I. Answer the following questions, based on the material in Chapter 6, Object Modeling.
- What is object-oriented analysis, and what are some advantages of this method?
- Define an object, and provide three examples.
- Define an attribute, and provide three examples.
- Define a method, and provide three examples.
- Define encapsulation, and explain how it is used in object-oriented analysis.
- Define polymorphism, and provide three examples.
- Define a class, subclass, and superclass, and provide three examples of each.
- Define an actor, and provide three examples.
- Define a use case and a use case diagram, and prepare a sample of each.
- Define the term black box, and explain why it is an important concept in object-oriented
1 Osceola auto parts
Osceola Auto Parts is an independent auto parts dealer that sells auto parts, runs tests on customers’ cars,
and delivers parts and tools to mechanic shops around town.
1. Identify possible actors and use cases involved in Osceola’s business functions. 2. Create a use case diagram for Osceola’s operations.
3. Select one of the use cases and create a class diagram.
4. Create a sequence diagram for the use case you selected.
Oakwood Community College registration
Oakwood Community College has a student registration process similar to the one at your school.

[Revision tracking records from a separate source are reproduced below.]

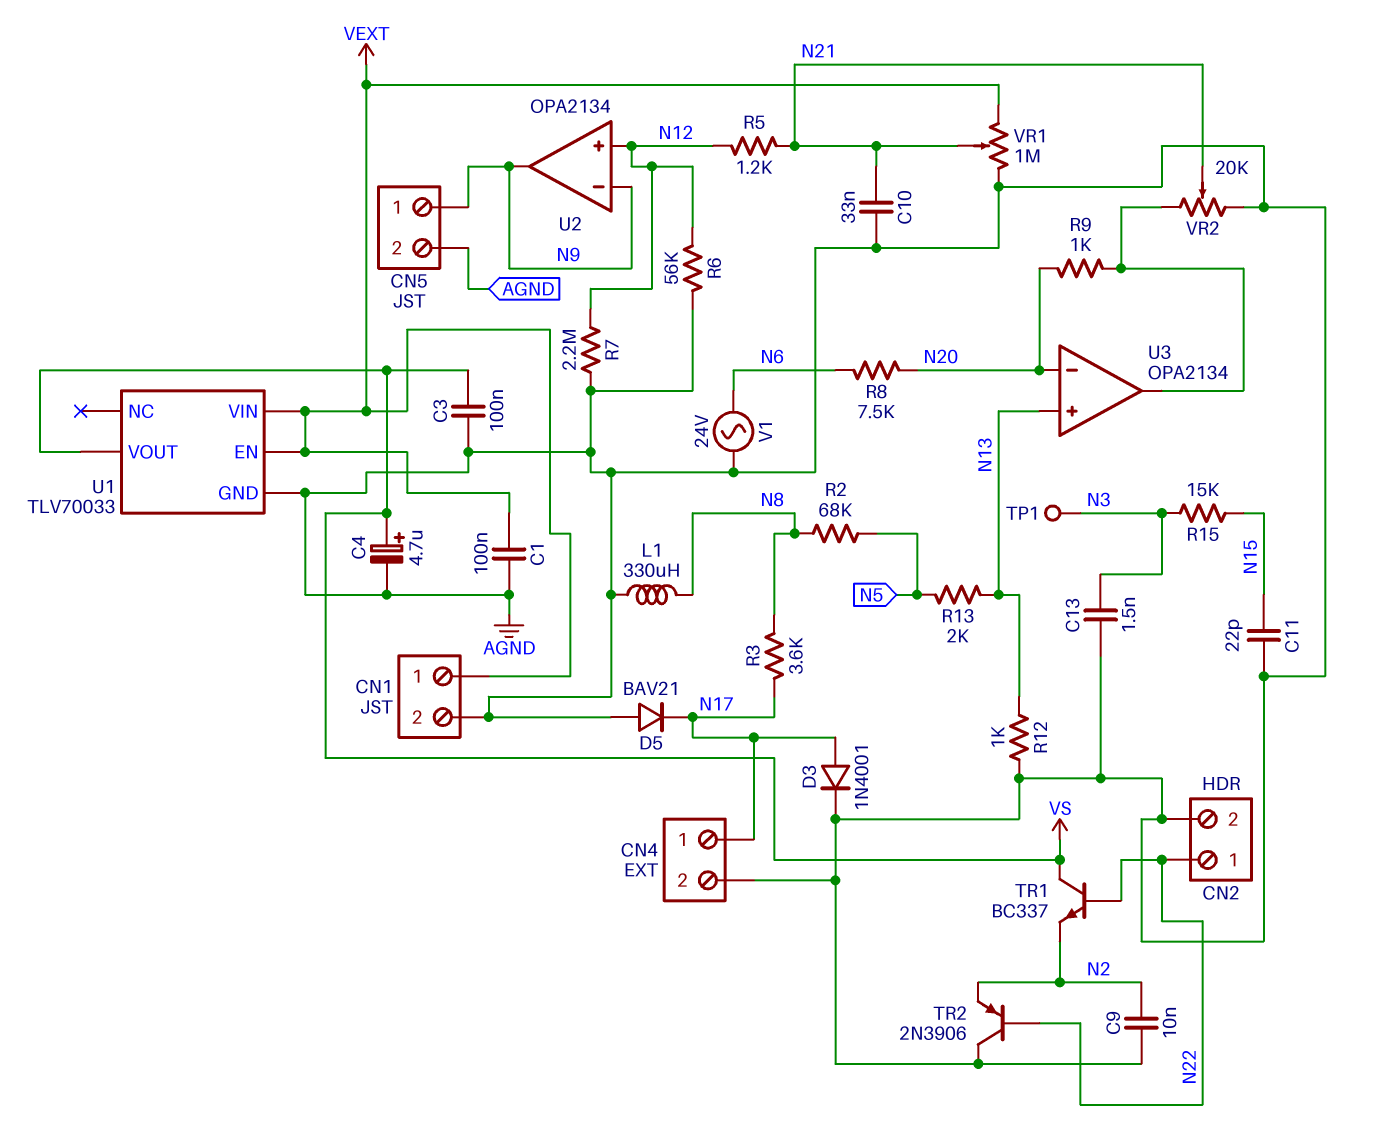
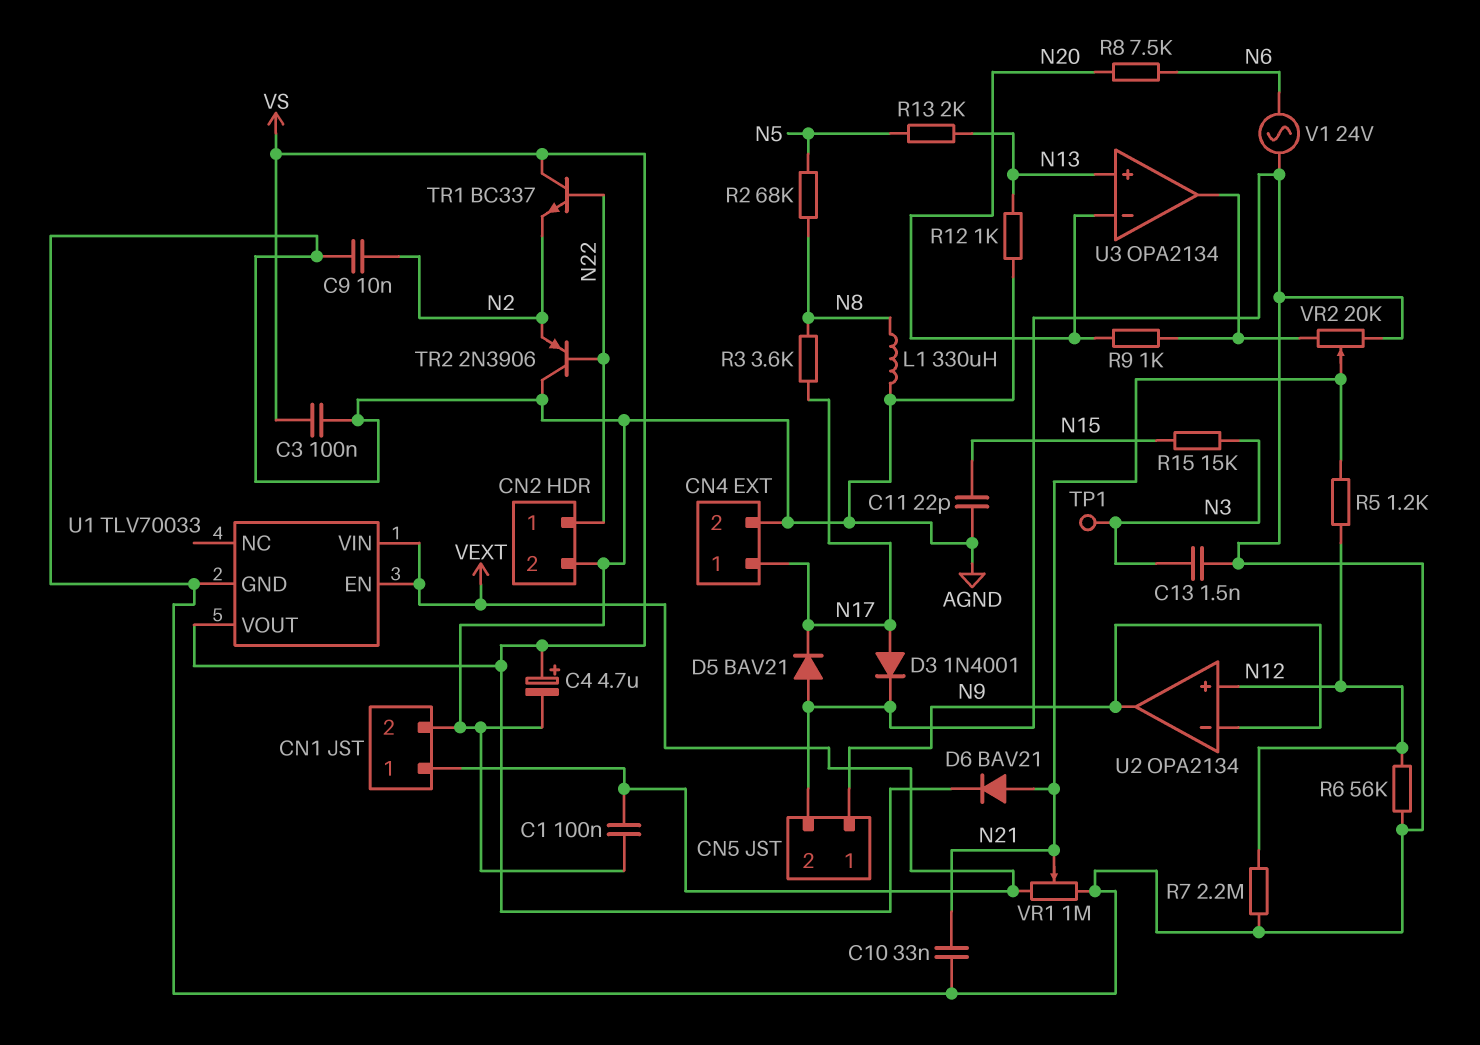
D6: none -> diode BAV21 (A N21, K VS)

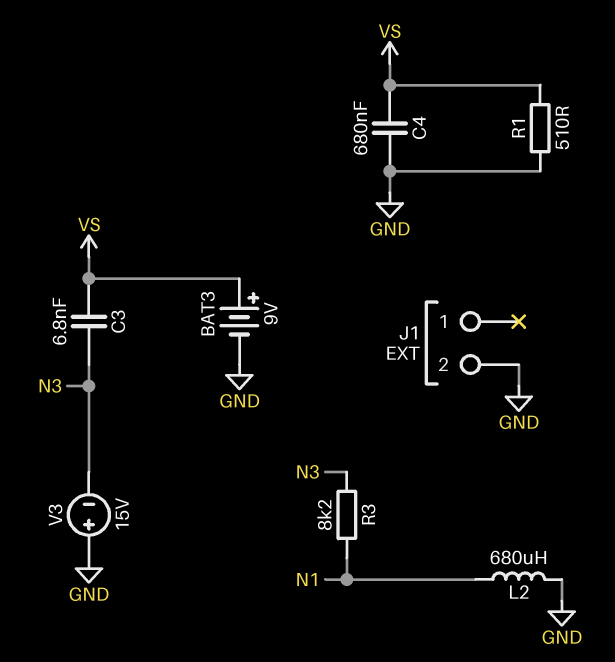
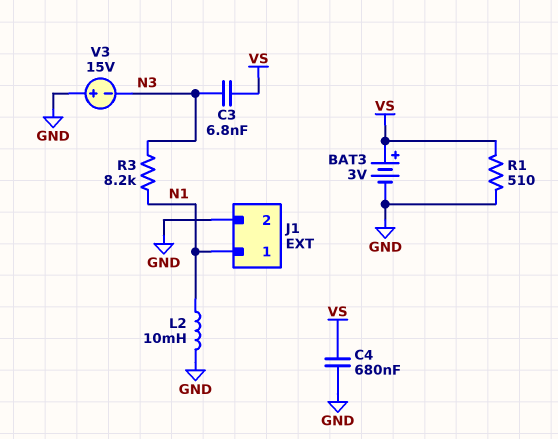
BAT3: 9V (plus VS, minus GND) -> 3V (plus VS, minus GND)
J1 pin 1: none -> N1
L2: 680uH (GND, N1) -> 10mH (GND, N1)

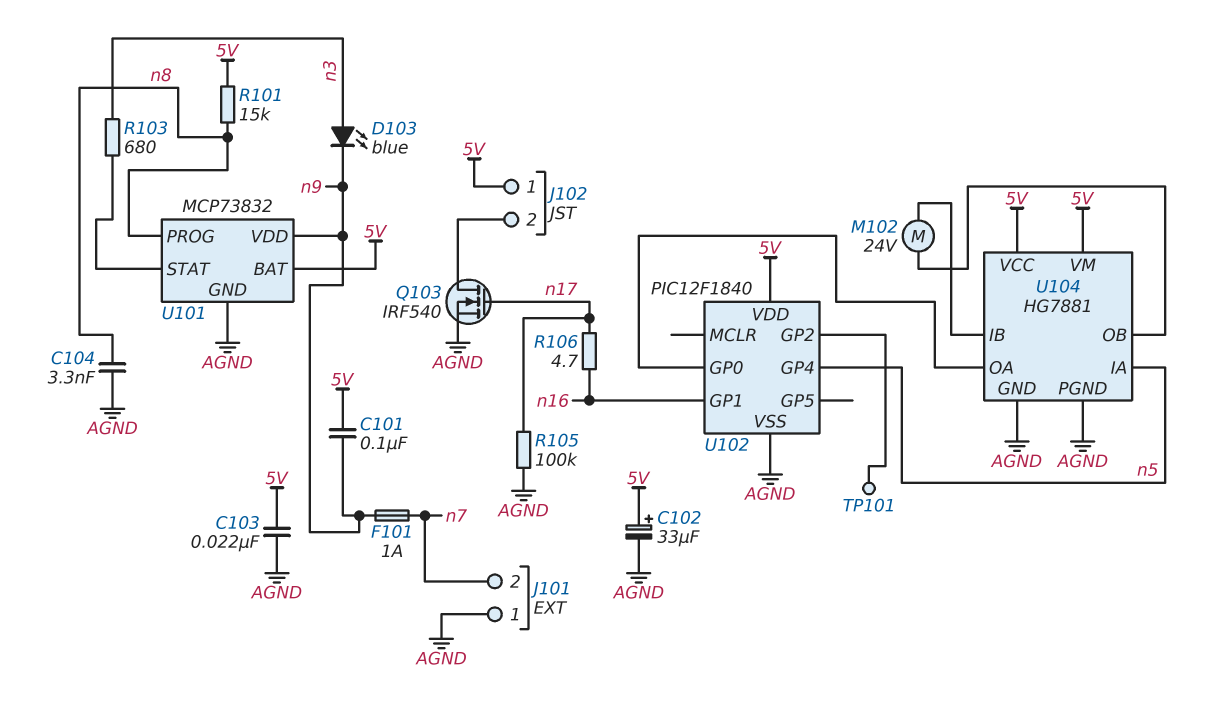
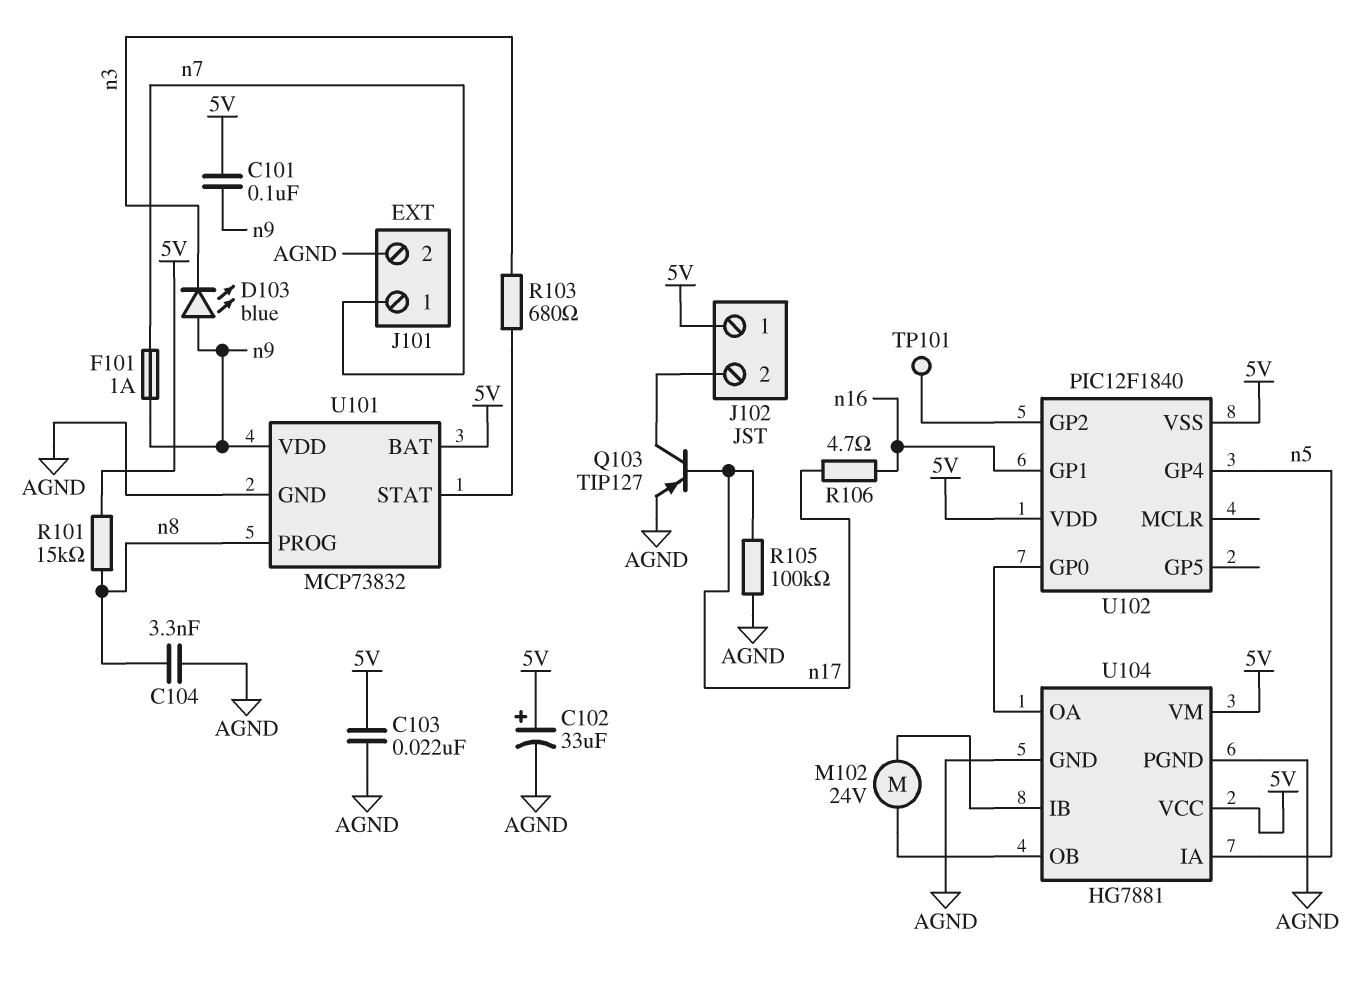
D103: LED blue (A n3, K n9) -> LED blue (A n9, K n3)
J101 pin 1: AGND -> n7
J101 pin 2: n7 -> AGND
Q103: NMOS IRF540 (G n17, D J102/2, S AGND) -> PNP TIP127 (B n17, C J102/2, E AGND)
U102 pin VSS: AGND -> 5V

The administration asked you, as IT director, to develop a new system that would be more user-friendly. Your first task is to create an object-oriented model of the current system. You can use your school’s registra- tion process as the basis for the model.
- List possible objects in the registration system, including their attributes and methods.
- Identify possible use cases and actors.
- Create a use case diagram that shows how students register.
- Create a state transition diagram that describes typical student states and how they change based on specific actions and events.